Re: [PATCH net] sctp: set newsk sk_socket before processing listening sk backlog

Neil Horman <nhorman@xxxxxxxxxxxxx> · Wed, 2 Oct 2019 08:24:40 -0400



On Wed, Oct 02, 2019 at 04:23:52PM +0800, Xin Long wrote:
> On Wed, Oct 2, 2019 at 9:04 AM Marcelo Ricardo Leitner
> <marcelo.leitner@xxxxxxxxx> wrote:
> >
> > On Mon, Sep 30, 2019 at 09:10:18PM +0800, Xin Long wrote:
> > > This patch is to fix a NULL-ptr deref crash in selinux_sctp_bind_connect:
> > >
> > >   [...] kasan: GPF could be caused by NULL-ptr deref or user memory access
> > >   [...] RIP: 0010:selinux_sctp_bind_connect+0x16a/0x230
> > >   [...] Call Trace:
> > >   [...]  security_sctp_bind_connect+0x58/0x90
> > >   [...]  sctp_process_asconf+0xa52/0xfd0 [sctp]
> > >   [...]  sctp_sf_do_asconf+0x782/0x980 [sctp]
> > >   [...]  sctp_do_sm+0x139/0x520 [sctp]
> > >   [...]  sctp_assoc_bh_rcv+0x284/0x5c0 [sctp]
> > >   [...]  sctp_backlog_rcv+0x45f/0x880 [sctp]
> > >   [...]  __release_sock+0x120/0x370
> > >   [...]  release_sock+0x4f/0x180
> > >   [...]  sctp_accept+0x3f9/0x5a0 [sctp]
> > >   [...]  inet_accept+0xe7/0x6f0
> > >
> > > It was caused by that the 'newsk' sk_socket was not set before going to
> > > security sctp hook when doing accept() on a tcp-type socket:
> > >
> > >   inet_accept()->
> > >     sctp_accept():
> > >       lock_sock():
> > >           lock listening 'sk'
> > >                                           do_softirq():
> > >                                             sctp_rcv():  <-- [1]
> > >                                                 asconf chunk arrived and
> > >                                                 enqueued in 'sk' backlog
> > >       sctp_sock_migrate():
> > >           set asoc's sk to 'newsk'
> > >       release_sock():
> > >           sctp_backlog_rcv():
> > >             lock 'newsk'
> > >             sctp_process_asconf()  <-- [2]
> > >             unlock 'newsk'
> > >     sock_graft():
> > >         set sk_socket  <-- [3]
> > >
> > > As it shows, at [1] the asconf chunk would be put into the listening 'sk'
> > > backlog, as accept() was holding its sock lock.
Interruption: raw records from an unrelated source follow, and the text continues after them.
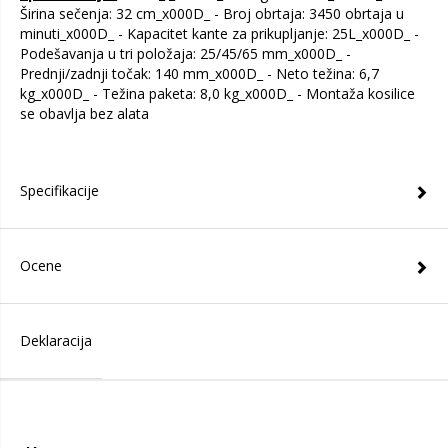
Širina sečenja: 32 cm_x000D_ - Broj obrtaja: 3450 obrtaja u
minuti_x000D_ - Kapacitet kante za prikupljanje: 25L_x000D_ -
Podešavanja u tri položaja: 25/45/65 mm_x000D_ -
Prednji/zadnji točak: 140 mm_x000D_ - Neto težina: 6,7
kg_x000D_ - Težina paketa: 8,0 kg_x000D_ - Montaža kosilice
se obavlja bez alata
Specifikacije
Ocene
Deklaracija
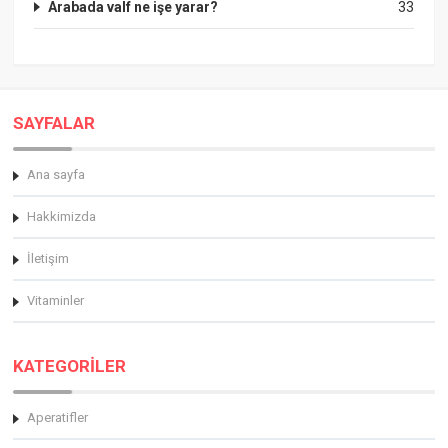
Arabada valf ne işe yarar?
33
SAYFALAR
Ana sayfa
Hakkimizda
İletişim
Vitaminler
KATEGORİLER
Aperatifler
Then at [2] asconf would
> > > get processed with 'newsk' as asoc's sk had been set to 'newsk'. However,
> > > 'newsk' sk_socket is not set until [3], while selinux_sctp_bind_connect()
> > > would deref it, then kernel crashed.
> >
> > Note that sctp will migrate such incoming chunks from sk to newsk in
> > sctp_rcv() if they arrived after the mass-migration performed at
> > sctp_sock_migrate().
> >
> > That said, did you explore changing inet_accept() so that
> > sk1->sk_prot->accept() would return sk2 still/already locked?
> > That would be enough to block [2] from happening as then it would be
> > queued on newsk backlog this time and avoid nearly duplicating
> > inet_accept(). (too bad for this chunk, hit 2 backlogs..)
> We don't have to bother inet_accept() for it. I had this one below,
> and I was just thinking the locks order doesn't look nice. Do you
> think this is more acceptable?
> 
> @@ -4963,15 +4963,19 @@ static struct sock *sctp_accept(struct sock
> *sk, int flags, int *err, bool kern)
>          * asoc to the newsk.
>          */
>         error = sctp_sock_migrate(sk, newsk, asoc, SCTP_SOCKET_TCP);
> -       if (error) {
> -               sk_common_release(newsk);
> -               newsk = NULL;
> +       if (!error) {
> +               lock_sock_nested(newsk, SINGLE_DEPTH_NESTING);
> +               release_sock(sk);
> +               release_sock(newsk);
> +               *err = error;
> +
> +               return newsk;
>         }
> 
>  out:
>         release_sock(sk);
>         *err = error;
> -       return newsk;
> +       return NULL;
>  }
> 
I think this is far more concise, and I don't see a particular issue
with the locking order (though I think you could reverse the order there
if you needed to.  In fact if you did that, you could change the if
(!error) to an if/else statement where the if set newsk = NULL, and the
else clause just released newsk and set err *, then you would be able to
maintain a common return point.

Neil

> >
> > AFAICT TCP code would be fine with such change. Didn't check other
> > protocols.
> >
>